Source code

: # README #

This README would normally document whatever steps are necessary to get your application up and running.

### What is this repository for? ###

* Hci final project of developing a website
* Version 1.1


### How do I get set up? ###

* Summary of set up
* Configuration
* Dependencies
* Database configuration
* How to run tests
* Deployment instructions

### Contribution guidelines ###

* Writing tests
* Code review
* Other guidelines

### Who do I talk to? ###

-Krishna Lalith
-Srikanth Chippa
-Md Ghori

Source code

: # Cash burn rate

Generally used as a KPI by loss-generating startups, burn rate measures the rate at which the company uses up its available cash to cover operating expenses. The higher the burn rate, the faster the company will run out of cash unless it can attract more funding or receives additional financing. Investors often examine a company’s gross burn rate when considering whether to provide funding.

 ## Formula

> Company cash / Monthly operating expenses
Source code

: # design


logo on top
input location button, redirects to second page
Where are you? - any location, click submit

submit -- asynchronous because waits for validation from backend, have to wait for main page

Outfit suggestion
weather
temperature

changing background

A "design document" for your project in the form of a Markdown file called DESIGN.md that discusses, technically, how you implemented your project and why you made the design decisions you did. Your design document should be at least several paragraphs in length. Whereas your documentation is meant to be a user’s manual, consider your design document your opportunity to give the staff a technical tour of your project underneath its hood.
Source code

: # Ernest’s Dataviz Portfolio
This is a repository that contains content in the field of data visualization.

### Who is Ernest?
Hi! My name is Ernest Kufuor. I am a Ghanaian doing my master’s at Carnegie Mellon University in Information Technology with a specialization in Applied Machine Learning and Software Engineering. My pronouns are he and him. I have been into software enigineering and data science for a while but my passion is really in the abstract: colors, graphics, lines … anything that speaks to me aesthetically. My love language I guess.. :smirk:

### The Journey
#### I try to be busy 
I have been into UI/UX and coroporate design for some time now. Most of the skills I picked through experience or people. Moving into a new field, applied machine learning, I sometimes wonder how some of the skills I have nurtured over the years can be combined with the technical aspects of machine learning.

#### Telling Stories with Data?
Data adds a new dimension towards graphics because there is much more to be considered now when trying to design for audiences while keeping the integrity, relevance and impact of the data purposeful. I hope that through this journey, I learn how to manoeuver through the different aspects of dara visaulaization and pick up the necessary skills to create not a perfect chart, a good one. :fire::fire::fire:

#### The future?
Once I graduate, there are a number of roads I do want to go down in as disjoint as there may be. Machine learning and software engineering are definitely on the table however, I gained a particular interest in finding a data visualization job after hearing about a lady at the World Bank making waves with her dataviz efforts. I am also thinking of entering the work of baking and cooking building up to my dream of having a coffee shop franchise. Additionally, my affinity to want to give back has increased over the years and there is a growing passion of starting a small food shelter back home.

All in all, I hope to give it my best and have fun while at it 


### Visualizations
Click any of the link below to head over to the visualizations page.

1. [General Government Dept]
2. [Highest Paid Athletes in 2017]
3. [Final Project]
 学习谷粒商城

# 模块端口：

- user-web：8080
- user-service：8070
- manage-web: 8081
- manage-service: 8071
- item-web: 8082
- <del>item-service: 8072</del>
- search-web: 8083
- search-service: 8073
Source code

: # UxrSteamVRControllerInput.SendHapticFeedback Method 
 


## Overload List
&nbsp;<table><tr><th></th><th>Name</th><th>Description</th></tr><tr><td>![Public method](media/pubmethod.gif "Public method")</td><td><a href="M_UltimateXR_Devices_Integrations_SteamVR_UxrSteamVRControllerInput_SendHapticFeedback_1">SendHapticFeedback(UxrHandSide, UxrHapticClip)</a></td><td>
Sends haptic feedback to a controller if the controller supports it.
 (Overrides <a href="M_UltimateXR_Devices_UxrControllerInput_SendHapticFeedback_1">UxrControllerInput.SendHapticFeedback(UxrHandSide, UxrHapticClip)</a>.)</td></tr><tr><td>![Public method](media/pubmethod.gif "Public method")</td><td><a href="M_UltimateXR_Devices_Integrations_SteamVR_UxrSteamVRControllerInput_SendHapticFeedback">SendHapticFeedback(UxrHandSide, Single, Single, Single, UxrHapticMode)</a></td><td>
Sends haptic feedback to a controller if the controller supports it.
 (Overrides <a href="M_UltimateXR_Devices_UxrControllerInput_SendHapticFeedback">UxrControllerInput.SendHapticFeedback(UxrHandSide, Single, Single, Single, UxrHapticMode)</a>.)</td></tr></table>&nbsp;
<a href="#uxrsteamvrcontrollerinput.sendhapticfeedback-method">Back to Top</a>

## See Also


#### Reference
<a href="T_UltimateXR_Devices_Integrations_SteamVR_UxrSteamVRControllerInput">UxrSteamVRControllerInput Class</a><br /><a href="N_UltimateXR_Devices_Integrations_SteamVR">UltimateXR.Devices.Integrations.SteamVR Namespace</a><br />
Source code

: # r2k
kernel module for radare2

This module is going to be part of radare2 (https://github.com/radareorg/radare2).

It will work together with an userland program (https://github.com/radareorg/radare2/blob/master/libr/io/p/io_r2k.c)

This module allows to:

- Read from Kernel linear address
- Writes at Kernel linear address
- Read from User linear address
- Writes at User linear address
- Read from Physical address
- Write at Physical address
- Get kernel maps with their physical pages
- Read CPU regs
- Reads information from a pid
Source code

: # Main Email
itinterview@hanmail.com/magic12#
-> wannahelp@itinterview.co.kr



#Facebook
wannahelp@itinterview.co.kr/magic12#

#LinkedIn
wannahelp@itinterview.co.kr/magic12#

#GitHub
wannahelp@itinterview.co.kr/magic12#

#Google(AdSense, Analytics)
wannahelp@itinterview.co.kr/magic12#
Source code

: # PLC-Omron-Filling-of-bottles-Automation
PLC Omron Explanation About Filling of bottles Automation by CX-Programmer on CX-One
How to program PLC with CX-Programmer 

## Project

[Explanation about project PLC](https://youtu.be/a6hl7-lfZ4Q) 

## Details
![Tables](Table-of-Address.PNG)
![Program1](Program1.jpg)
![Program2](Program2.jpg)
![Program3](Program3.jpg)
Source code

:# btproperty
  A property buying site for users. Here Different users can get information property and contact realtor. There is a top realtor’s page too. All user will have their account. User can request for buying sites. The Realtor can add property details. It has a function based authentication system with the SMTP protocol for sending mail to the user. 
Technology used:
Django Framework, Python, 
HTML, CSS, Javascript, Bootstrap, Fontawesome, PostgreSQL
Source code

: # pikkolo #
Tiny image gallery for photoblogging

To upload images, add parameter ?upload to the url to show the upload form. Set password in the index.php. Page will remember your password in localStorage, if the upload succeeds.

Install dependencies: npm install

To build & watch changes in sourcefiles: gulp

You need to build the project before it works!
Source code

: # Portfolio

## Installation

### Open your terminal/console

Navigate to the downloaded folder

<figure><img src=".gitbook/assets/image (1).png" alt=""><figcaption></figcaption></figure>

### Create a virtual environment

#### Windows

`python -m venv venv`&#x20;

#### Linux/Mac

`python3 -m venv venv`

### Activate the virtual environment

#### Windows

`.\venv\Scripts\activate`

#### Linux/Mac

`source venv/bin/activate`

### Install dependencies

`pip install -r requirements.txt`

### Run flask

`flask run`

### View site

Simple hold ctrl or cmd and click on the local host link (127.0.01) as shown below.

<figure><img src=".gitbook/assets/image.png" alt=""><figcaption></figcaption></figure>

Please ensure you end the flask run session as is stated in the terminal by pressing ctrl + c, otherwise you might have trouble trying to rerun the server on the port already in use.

→ **Request**:
Reproduce all of the data above, switching every "Linux/Mac" to "macOS/Linux" and leaving everything else unchanged.

→ **Written solution**:
Source code

: # README #

This README would normally document whatever steps are necessary to get your application up and running.

### What is this repository for? ###

* Hci final project of developing a website
* Version 1.1


### How do I get set up? ###

* Summary of set up
* Configuration
* Dependencies
* Database configuration
* How to run tests
* Deployment instructions

### Contribution guidelines ###

* Writing tests
* Code review
* Other guidelines

### Who do I talk to? ###

-Krishna Lalith
-Srikanth Chippa
-Md Ghori

Source code

: # Cash burn rate

Generally used as a KPI by loss-generating startups, burn rate measures the rate at which the company uses up its available cash to cover operating expenses. The higher the burn rate, the faster the company will run out of cash unless it can attract more funding or receives additional financing. Investors often examine a company’s gross burn rate when considering whether to provide funding.

 ## Formula

> Company cash / Monthly operating expenses
Source code

: # design


logo on top
input location button, redirects to second page
Where are you? - any location, click submit

submit -- asynchronous because waits for validation from backend, have to wait for main page

Outfit suggestion
weather
temperature

changing background

A "design document" for your project in the form of a Markdown file called DESIGN.md that discusses, technically, how you implemented your project and why you made the design decisions you did. Your design document should be at least several paragraphs in length. Whereas your documentation is meant to be a user’s manual, consider your design document your opportunity to give the staff a technical tour of your project underneath its hood.
Source code

: # Ernest’s Dataviz Portfolio
This is a repository that contains content in the field of data visualization.

### Who is Ernest?
Hi! My name is Ernest Kufuor. I am a Ghanaian doing my master’s at Carnegie Mellon University in Information Technology with a specialization in Applied Machine Learning and Software Engineering. My pronouns are he and him. I have been into software enigineering and data science for a while but my passion is really in the abstract: colors, graphics, lines … anything that speaks to me aesthetically. My love language I guess.. :smirk:

### The Journey
#### I try to be busy 
I have been into UI/UX and coroporate design for some time now. Most of the skills I picked through experience or people. Moving into a new field, applied machine learning, I sometimes wonder how some of the skills I have nurtured over the years can be combined with the technical aspects of machine learning.

#### Telling Stories with Data?
Data adds a new dimension towards graphics because there is much more to be considered now when trying to design for audiences while keeping the integrity, relevance and impact of the data purposeful. I hope that through this journey, I learn how to manoeuver through the different aspects of dara visaulaization and pick up the necessary skills to create not a perfect chart, a good one. :fire::fire::fire:

#### The future?
Once I graduate, there are a number of roads I do want to go down in as disjoint as there may be. Machine learning and software engineering are definitely on the table however, I gained a particular interest in finding a data visualization job after hearing about a lady at the World Bank making waves with her dataviz efforts. I am also thinking of entering the work of baking and cooking building up to my dream of having a coffee shop franchise. Additionally, my affinity to want to give back has increased over the years and there is a growing passion of starting a small food shelter back home.

All in all, I hope to give it my best and have fun while at it 


### Visualizations
Click any of the link below to head over to the visualizations page.

1. [General Government Dept]
2. [Highest Paid Athletes in 2017]
3. [Final Project]
 学习谷粒商城

# 模块端口：

- user-web：8080
- user-service：8070
- manage-web: 8081
- manage-service: 8071
- item-web: 8082
- <del>item-service: 8072</del>
- search-web: 8083
- search-service: 8073
Source code

: # UxrSteamVRControllerInput.SendHapticFeedback Method 
 


## Overload List
&nbsp;<table><tr><th></th><th>Name</th><th>Description</th></tr><tr><td>![Public method](media/pubmethod.gif "Public method")</td><td><a href="M_UltimateXR_Devices_Integrations_SteamVR_UxrSteamVRControllerInput_SendHapticFeedback_1">SendHapticFeedback(UxrHandSide, UxrHapticClip)</a></td><td>
Sends haptic feedback to a controller if the controller supports it.
 (Overrides <a href="M_UltimateXR_Devices_UxrControllerInput_SendHapticFeedback_1">UxrControllerInput.SendHapticFeedback(UxrHandSide, UxrHapticClip)</a>.)</td></tr><tr><td>![Public method](media/pubmethod.gif "Public method")</td><td><a href="M_UltimateXR_Devices_Integrations_SteamVR_UxrSteamVRControllerInput_SendHapticFeedback">SendHapticFeedback(UxrHandSide, Single, Single, Single, UxrHapticMode)</a></td><td>
Sends haptic feedback to a controller if the controller supports it.
 (Overrides <a href="M_UltimateXR_Devices_UxrControllerInput_SendHapticFeedback">UxrControllerInput.SendHapticFeedback(UxrHandSide, Single, Single, Single, UxrHapticMode)</a>.)</td></tr></table>&nbsp;
<a href="#uxrsteamvrcontrollerinput.sendhapticfeedback-method">Back to Top</a>

## See Also


#### Reference
<a href="T_UltimateXR_Devices_Integrations_SteamVR_UxrSteamVRControllerInput">UxrSteamVRControllerInput Class</a><br /><a href="N_UltimateXR_Devices_Integrations_SteamVR">UltimateXR.Devices.Integrations.SteamVR Namespace</a><br />
Source code

: # r2k
kernel module for radare2

This module is going to be part of radare2 (https://github.com/radareorg/radare2).

It will work together with an userland program (https://github.com/radareorg/radare2/blob/master/libr/io/p/io_r2k.c)

This module allows to:

- Read from Kernel linear address
- Writes at Kernel linear address
- Read from User linear address
- Writes at User linear address
- Read from Physical address
- Write at Physical address
- Get kernel maps with their physical pages
- Read CPU regs
- Reads information from a pid
Source code

: # Main Email
itinterview@hanmail.com/magic12#
-> wannahelp@itinterview.co.kr



#Facebook
wannahelp@itinterview.co.kr/magic12#

#LinkedIn
wannahelp@itinterview.co.kr/magic12#

#GitHub
wannahelp@itinterview.co.kr/magic12#

#Google(AdSense, Analytics)
wannahelp@itinterview.co.kr/magic12#
Source code

: # PLC-Omron-Filling-of-bottles-Automation
PLC Omron Explanation About Filling of bottles Automation by CX-Programmer on CX-One
How to program PLC with CX-Programmer 

## Project

[Explanation about project PLC](https://youtu.be/a6hl7-lfZ4Q) 

## Details
![Tables](Table-of-Address.PNG)
![Program1](Program1.jpg)
![Program2](Program2.jpg)
![Program3](Program3.jpg)
Source code

:# btproperty
  A property buying site for users. Here Different users can get information property and contact realtor. There is a top realtor’s page too. All user will have their account. User can request for buying sites. The Realtor can add property details. It has a function based authentication system with the SMTP protocol for sending mail to the user. 
Technology used:
Django Framework, Python, 
HTML, CSS, Javascript, Bootstrap, Fontawesome, PostgreSQL
Source code

: # pikkolo #
Tiny image gallery for photoblogging

To upload images, add parameter ?upload to the url to show the upload form. Set password in the index.php. Page will remember your password in localStorage, if the upload succeeds.

Install dependencies: npm install

To build & watch changes in sourcefiles: gulp

You need to build the project before it works!
Source code

: # Portfolio

## Installation

### Open your terminal/console

Navigate to the downloaded folder

<figure><img src=".gitbook/assets/image (1).png" alt=""><figcaption></figcaption></figure>

### Create a virtual environment

#### Windows

`python -m venv venv`&#x20;

#### macOS/Linux

`python3 -m venv venv`

### Activate the virtual environment

#### Windows

`.\venv\Scripts\activate`

#### macOS/Linux

`source venv/bin/activate`

### Install dependencies

`pip install -r requirements.txt`

### Run flask

`flask run`

### View site

Simple hold ctrl or cmd and click on the local host link (127.0.01) as shown below.

<figure><img src=".gitbook/assets/image.png" alt=""><figcaption></figcaption></figure>

Please ensure you end the flask run session as is stated in the terminal by pressing ctrl + c, otherwise you might have trouble trying to rerun the server on the port already in use.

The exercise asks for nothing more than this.